Bu Endang mengganjal roda gerobaknya, ia membuka pagar yang sudah karatan dan segera menghampiri sumber suara. Dan benar saja, seorang bayi diselimuti kain, bu Endang menekuk lutut, tangannya yang berisi itu menggendong bayi tersebut.
Sembari menggoyang-goyangkan bayi kecil itu, bu Endang merasakan tekstur kain yang menyelimutinya, lembut, halus, dan warnanya... sedikit mengkilau, seperti kain mahal.

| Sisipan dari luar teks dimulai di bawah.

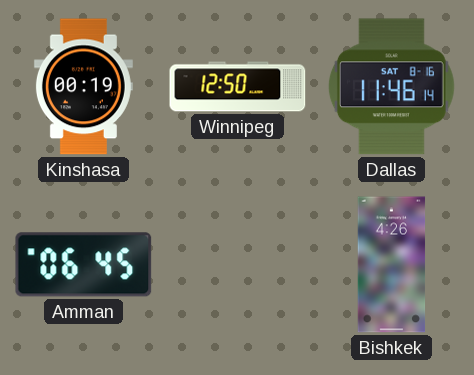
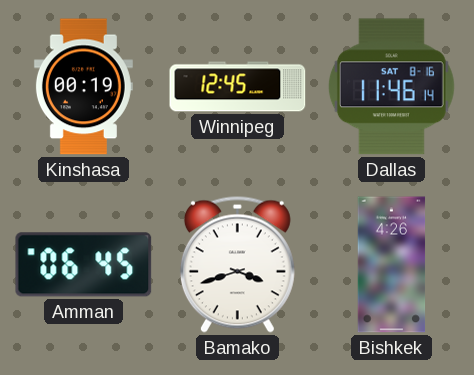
Winnipeg: 12:50 -> 12:45
Bamako: none -> 3:42
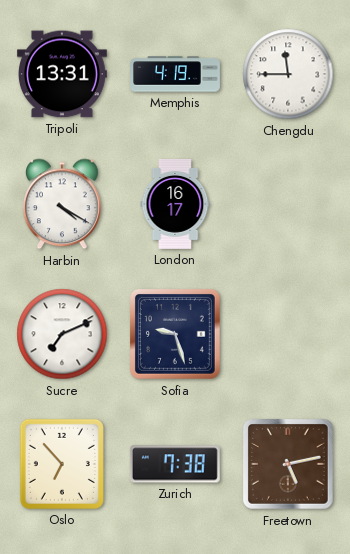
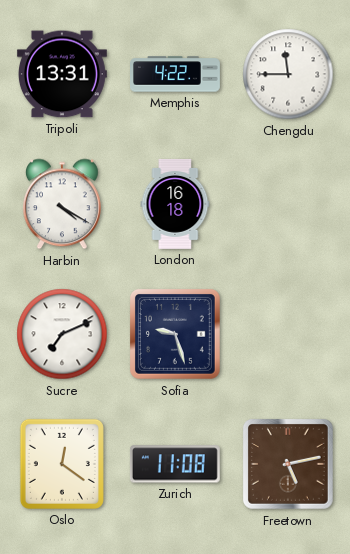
Memphis: 4:19 -> 4:22
London: 16:17 -> 16:18
Oslo: 6:53 -> 12:21
Zurich: 7:38 -> 11:08
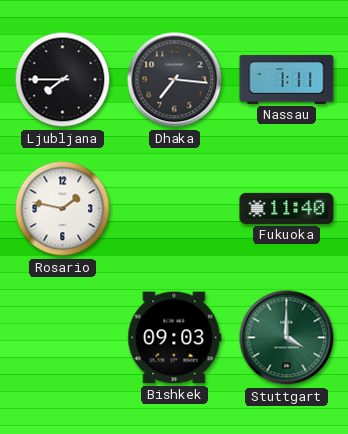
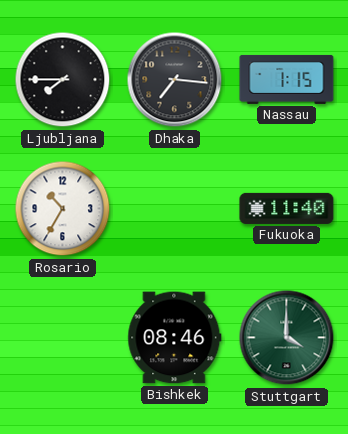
Nassau: 1:11 -> 1:15
Rosario: 1:47 -> 10:35
Bishkek: 09:03 -> 08:46
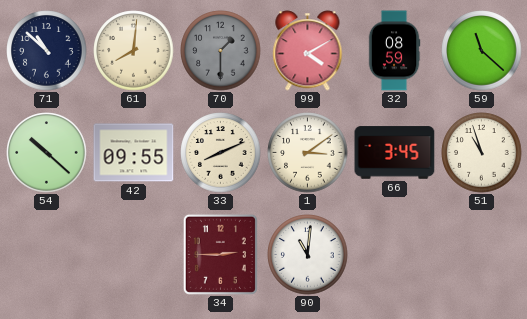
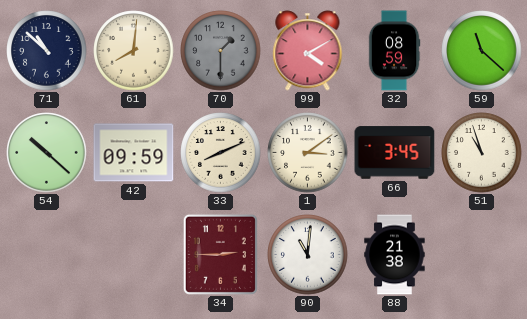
42: 09:55 -> 09:59
88: none -> 21:38
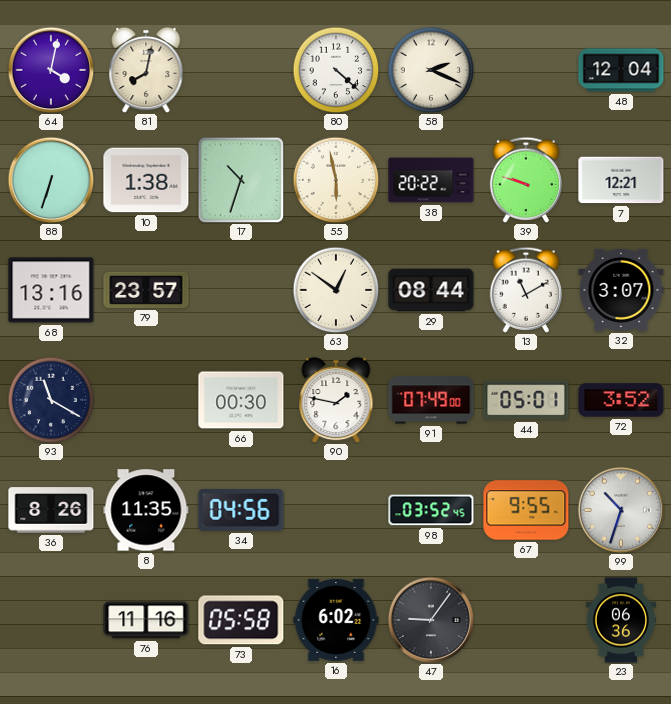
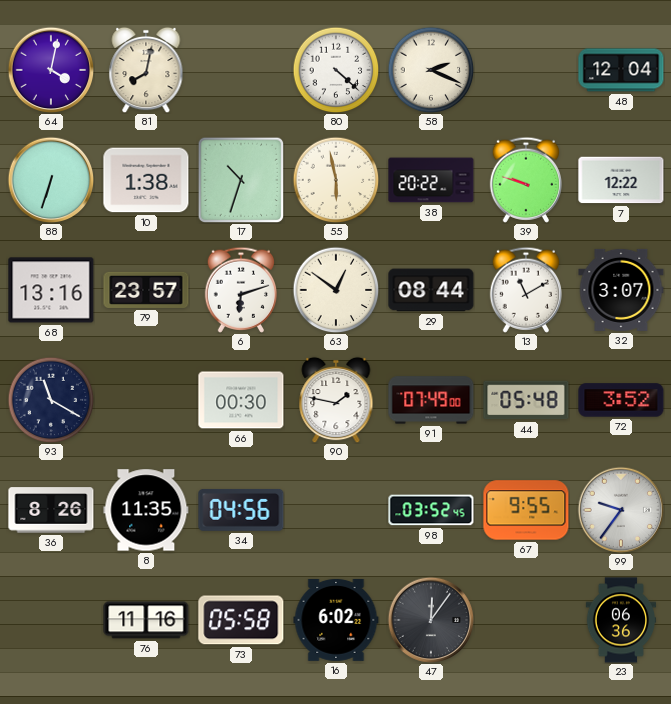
7: 12:21 -> 12:22
6: none -> 6:12
44: 05:01 -> 05:48
99: 10:33 -> 9:36
47: 9:06 -> 12:06
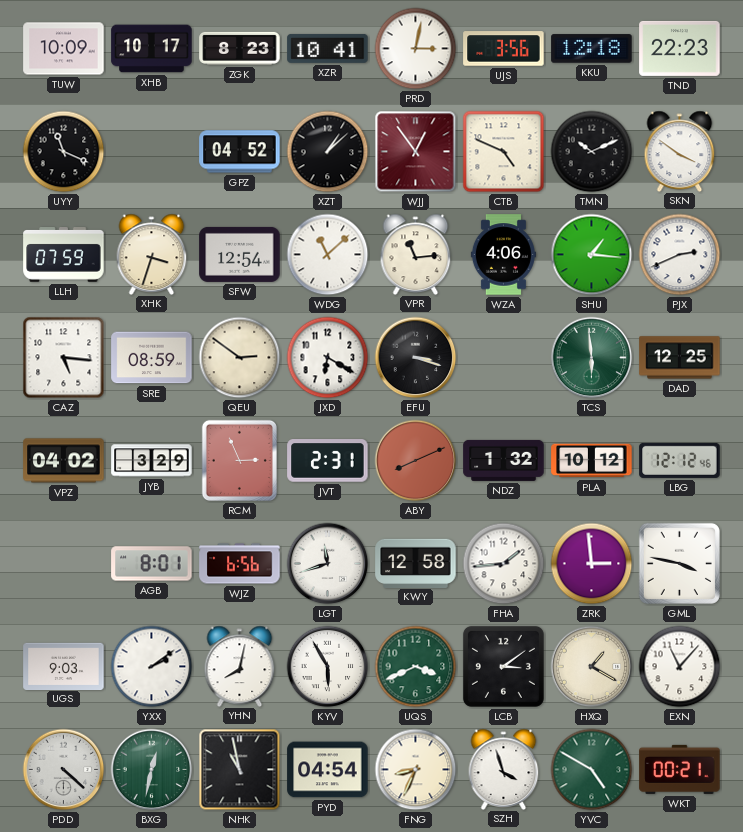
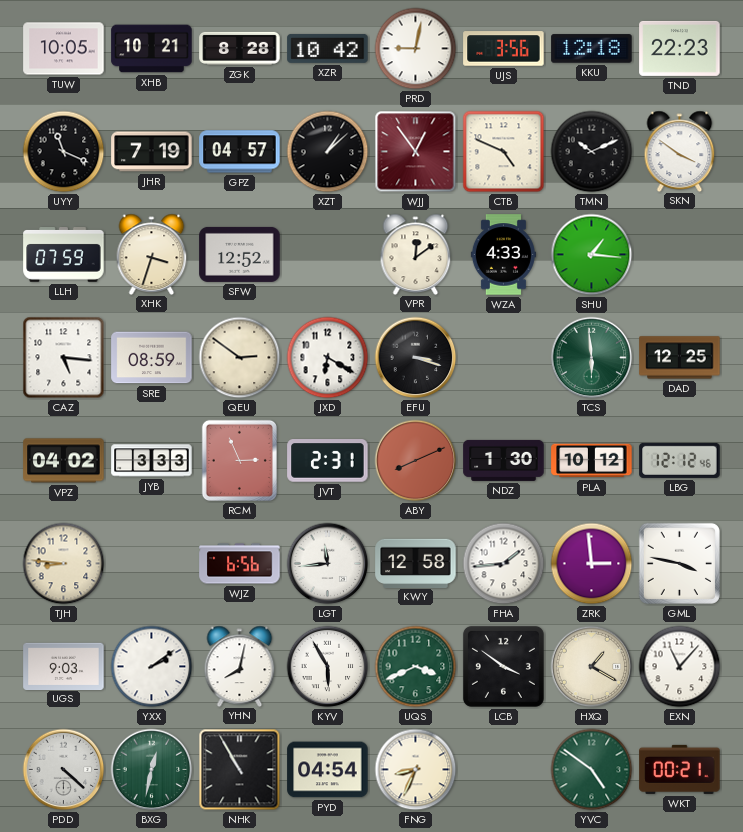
TUW: 10:09 -> 10:05
XHB: 10:17 -> 10:21
ZGK: 8:23 -> 8:28
XZR: 10:41 -> 10:42
PRD: 3:02 -> 9:02
JHR: none -> 7:19
GPZ: 04:52 -> 04:57
SFW: 12:54 -> 12:52
WDG: 11:08 -> none
VPR: 11:14 -> 12:09
WZA: 4:06 -> 4:33
PJX: 2:41 -> none
JYB: 3:29 -> 3:33
NDZ: 1:32 -> 1:30
TJH: none -> 8:46
AGB: 8:01 -> none
LGT: 11:42 -> 11:44
LCB: 3:09 -> 3:51
NHK: 10:58 -> 10:55
SZH: 3:57 -> none
YVC: 4:50 -> 4:51
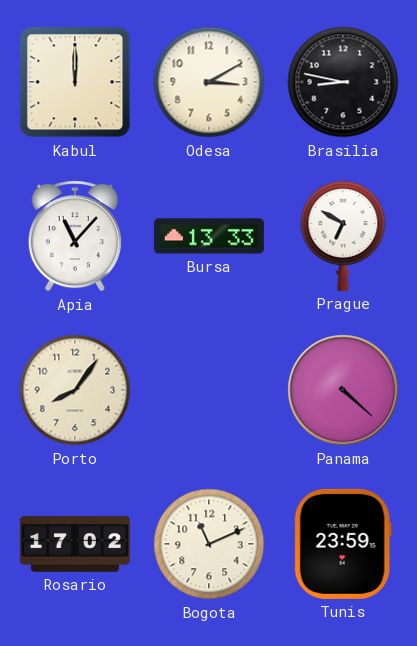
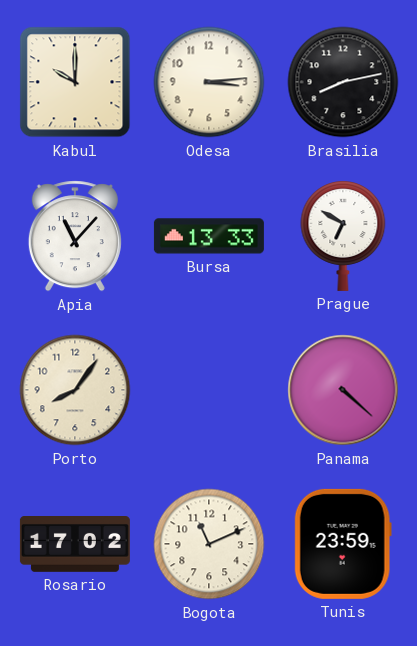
Kabul: 12:00 -> 10:00
Odesa: 3:10 -> 3:14
Brasilia: 8:47 -> 8:13
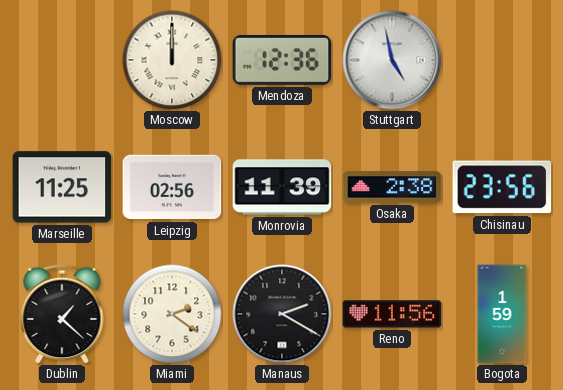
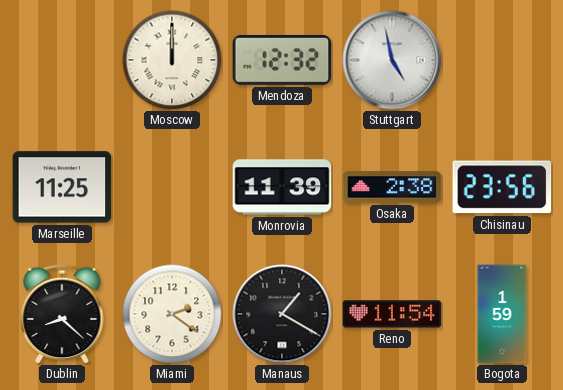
Mendoza: 12:36 -> 12:32
Leipzig: 02:56 -> none
Dublin: 1:22 -> 8:22
Manaus: 2:20 -> 1:20
Reno: 11:56 -> 11:54
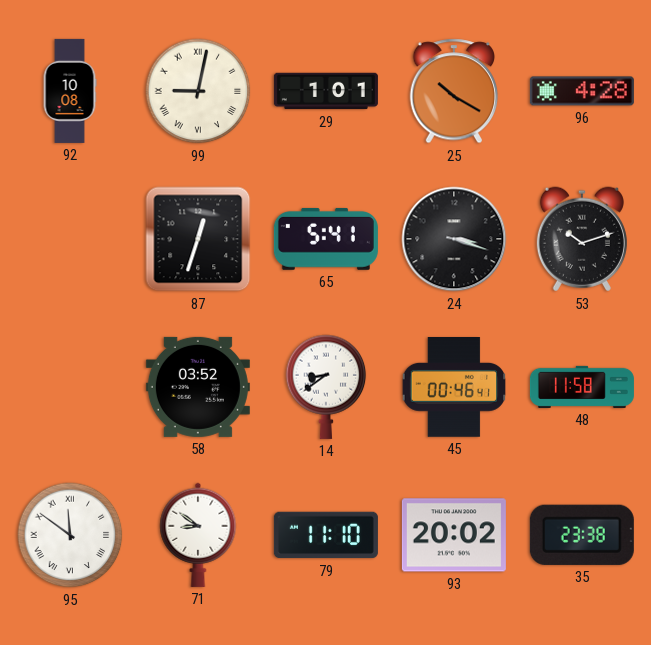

Bu Endang mengerutkan dahi, terdapat secarik kertas dalam kain itu, dengan hati-hati, bu Endang menarik kertas itu.
Bu Endang, maaf tiba-tiba, saya salah satu pelanggan ibu, ibu baik, setelah mendengar cerita ibu, dimana ibu dan suami ibu ingin sekali punya anak, namun belum dikaruniai. Dan sepertinya, cuma ibu yang pantes dan bisa mengurus anak ini, saya sudah mengurus surat-suratnya, jadi ibu tinggal mengurusnya.
Bu Endang menitihkan air mata, lalu ia memeluk bayi itu. "Ya allah ya robbi, hamba tidak tahu hamba harus bersedih atau senang, kasihan sekali anak ini."
Flashback off
Bu Endang mengelap air matanya, tak disangka, menceritakan hal seperti ini dapat membuatnya bersedih. Berbeda dengan bu Endang, Andra terdiam, ia tampak kaget.
Andra menatap langit-langit angkot, lalu membatin. “Apa orang yang nitipin Alfi ke bu Endang itu orang tua asli gua? Lalu gua dan Alfi ini saudara kembar?”